Entries taken from a collection

'''

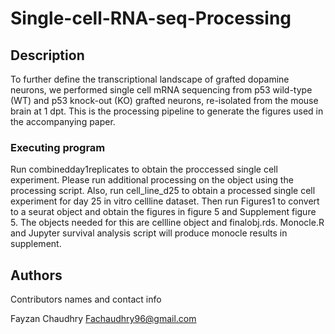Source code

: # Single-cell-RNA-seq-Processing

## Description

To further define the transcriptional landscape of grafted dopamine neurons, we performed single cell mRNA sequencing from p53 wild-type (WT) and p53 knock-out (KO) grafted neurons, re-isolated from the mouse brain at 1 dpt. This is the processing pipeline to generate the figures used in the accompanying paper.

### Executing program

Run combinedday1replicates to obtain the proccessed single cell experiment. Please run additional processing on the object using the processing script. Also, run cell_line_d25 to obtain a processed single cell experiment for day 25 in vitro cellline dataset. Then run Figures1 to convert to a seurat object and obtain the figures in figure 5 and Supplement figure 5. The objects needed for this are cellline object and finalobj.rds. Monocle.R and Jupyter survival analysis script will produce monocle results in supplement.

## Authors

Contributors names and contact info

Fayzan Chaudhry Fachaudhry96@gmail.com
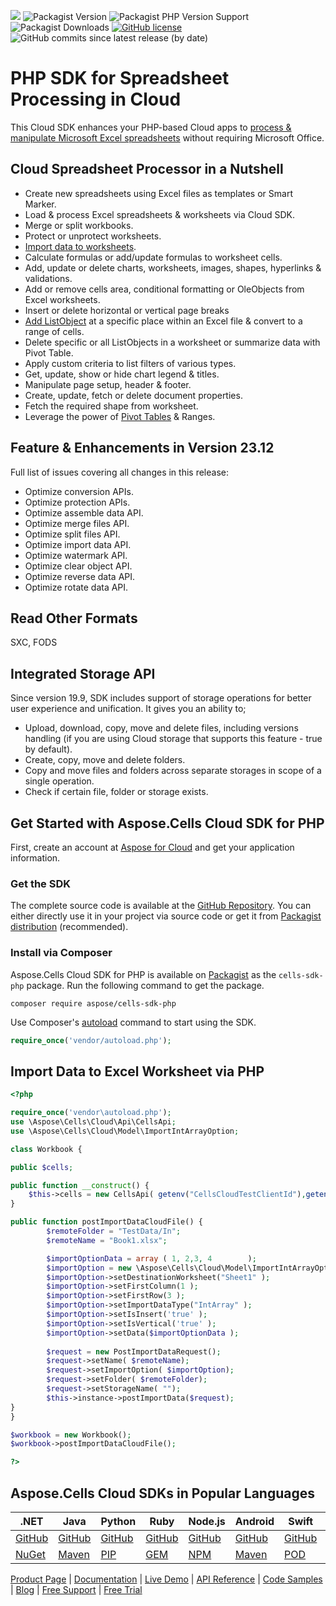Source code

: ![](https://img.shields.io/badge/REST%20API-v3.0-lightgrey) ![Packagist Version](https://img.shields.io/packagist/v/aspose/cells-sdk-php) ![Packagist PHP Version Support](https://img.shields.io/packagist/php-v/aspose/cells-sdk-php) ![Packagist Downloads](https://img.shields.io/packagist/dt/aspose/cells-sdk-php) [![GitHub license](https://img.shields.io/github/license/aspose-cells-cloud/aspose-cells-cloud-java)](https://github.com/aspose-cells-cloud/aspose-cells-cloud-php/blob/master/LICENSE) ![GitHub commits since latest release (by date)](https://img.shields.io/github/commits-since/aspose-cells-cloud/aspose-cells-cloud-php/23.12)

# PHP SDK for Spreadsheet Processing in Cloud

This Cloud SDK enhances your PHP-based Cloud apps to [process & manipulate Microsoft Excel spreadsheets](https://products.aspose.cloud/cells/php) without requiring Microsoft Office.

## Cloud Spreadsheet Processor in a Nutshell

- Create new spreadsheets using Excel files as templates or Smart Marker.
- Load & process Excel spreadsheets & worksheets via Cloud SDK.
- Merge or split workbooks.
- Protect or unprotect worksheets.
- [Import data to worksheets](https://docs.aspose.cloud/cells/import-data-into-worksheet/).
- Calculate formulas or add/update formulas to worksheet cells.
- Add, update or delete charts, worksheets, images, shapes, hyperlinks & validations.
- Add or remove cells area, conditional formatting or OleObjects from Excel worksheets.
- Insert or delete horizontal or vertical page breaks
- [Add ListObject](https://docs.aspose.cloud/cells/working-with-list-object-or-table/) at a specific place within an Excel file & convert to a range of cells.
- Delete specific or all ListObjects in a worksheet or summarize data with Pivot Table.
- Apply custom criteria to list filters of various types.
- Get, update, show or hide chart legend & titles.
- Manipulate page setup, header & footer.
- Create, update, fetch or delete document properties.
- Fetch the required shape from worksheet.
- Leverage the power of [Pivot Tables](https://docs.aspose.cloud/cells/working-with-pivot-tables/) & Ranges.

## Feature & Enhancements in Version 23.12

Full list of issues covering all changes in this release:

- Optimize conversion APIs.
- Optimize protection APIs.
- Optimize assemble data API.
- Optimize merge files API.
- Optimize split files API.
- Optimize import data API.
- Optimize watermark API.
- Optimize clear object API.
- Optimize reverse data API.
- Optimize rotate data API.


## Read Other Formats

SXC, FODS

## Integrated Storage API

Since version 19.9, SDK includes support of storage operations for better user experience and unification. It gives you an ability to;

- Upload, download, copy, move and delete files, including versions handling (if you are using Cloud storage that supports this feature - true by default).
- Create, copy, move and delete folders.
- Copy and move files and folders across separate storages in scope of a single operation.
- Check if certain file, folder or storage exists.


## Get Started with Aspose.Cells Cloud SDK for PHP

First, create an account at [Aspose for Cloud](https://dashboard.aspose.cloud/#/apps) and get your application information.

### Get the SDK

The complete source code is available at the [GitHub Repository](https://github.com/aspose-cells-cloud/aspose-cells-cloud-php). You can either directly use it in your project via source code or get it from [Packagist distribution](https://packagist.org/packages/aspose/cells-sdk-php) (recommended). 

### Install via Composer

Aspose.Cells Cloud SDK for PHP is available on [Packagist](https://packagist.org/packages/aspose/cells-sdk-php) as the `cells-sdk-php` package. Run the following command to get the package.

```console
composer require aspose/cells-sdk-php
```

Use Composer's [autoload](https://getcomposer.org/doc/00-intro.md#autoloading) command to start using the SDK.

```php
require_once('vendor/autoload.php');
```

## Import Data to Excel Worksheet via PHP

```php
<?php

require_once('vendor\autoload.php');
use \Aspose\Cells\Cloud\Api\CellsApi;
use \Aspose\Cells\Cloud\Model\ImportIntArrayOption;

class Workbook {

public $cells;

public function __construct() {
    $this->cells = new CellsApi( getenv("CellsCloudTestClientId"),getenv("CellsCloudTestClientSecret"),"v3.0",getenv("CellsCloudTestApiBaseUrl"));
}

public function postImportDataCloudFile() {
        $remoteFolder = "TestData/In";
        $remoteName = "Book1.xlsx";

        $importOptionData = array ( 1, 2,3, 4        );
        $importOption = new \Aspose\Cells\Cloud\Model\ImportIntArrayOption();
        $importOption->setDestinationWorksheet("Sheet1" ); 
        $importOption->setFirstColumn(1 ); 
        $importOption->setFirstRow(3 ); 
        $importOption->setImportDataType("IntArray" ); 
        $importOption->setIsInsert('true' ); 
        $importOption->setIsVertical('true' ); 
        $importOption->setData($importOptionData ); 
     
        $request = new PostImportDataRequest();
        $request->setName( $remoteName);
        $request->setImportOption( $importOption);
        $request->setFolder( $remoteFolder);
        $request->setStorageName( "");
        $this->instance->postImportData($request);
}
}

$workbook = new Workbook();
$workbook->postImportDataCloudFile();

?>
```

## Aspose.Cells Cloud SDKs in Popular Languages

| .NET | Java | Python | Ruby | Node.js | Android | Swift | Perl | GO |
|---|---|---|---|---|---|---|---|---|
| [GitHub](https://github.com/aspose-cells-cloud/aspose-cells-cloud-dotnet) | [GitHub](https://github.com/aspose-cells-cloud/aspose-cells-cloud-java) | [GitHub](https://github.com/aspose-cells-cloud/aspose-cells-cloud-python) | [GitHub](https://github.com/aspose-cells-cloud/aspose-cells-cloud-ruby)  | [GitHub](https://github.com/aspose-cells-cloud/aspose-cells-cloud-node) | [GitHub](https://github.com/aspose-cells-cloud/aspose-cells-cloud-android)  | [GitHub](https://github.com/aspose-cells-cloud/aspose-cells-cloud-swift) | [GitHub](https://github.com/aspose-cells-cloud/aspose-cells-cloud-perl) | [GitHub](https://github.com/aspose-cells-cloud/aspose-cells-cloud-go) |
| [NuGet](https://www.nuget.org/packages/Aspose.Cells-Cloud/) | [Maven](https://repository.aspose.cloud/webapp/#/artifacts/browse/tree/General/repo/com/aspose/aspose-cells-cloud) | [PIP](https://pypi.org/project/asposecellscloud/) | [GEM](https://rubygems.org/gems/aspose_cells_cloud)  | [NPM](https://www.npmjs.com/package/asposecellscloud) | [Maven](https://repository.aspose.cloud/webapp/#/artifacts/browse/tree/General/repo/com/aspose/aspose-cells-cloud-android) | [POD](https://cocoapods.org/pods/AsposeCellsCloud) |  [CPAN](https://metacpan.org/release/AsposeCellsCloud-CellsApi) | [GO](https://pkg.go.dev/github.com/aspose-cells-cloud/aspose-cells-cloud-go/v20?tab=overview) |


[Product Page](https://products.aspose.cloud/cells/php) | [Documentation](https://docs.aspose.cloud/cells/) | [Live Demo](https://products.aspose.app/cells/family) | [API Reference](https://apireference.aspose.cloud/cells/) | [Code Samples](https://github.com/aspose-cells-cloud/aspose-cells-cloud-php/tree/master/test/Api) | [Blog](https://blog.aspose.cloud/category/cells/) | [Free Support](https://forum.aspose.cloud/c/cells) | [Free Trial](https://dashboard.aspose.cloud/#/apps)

'''

(Task brief) Beginning with the line above that contains "- Copy and move", copy each line exactly up to and including the line that contains "### Install via Composer", and go no further.

(Response)
- Copy and move files and folders across separate storages in scope of a single operation.
- Check if certain file, folder or storage exists.


## Get Started with Aspose.Cells Cloud SDK for PHP

First, create an account at [Aspose for Cloud](https://dashboard.aspose.cloud/#/apps) and get your application information.

### Get the SDK

The complete source code is available at the [GitHub Repository](https://github.com/aspose-cells-cloud/aspose-cells-cloud-php). You can either directly use it in your project via source code or get it from [Packagist distribution](https://packagist.org/packages/aspose/cells-sdk-php) (recommended). 

### Install via Composer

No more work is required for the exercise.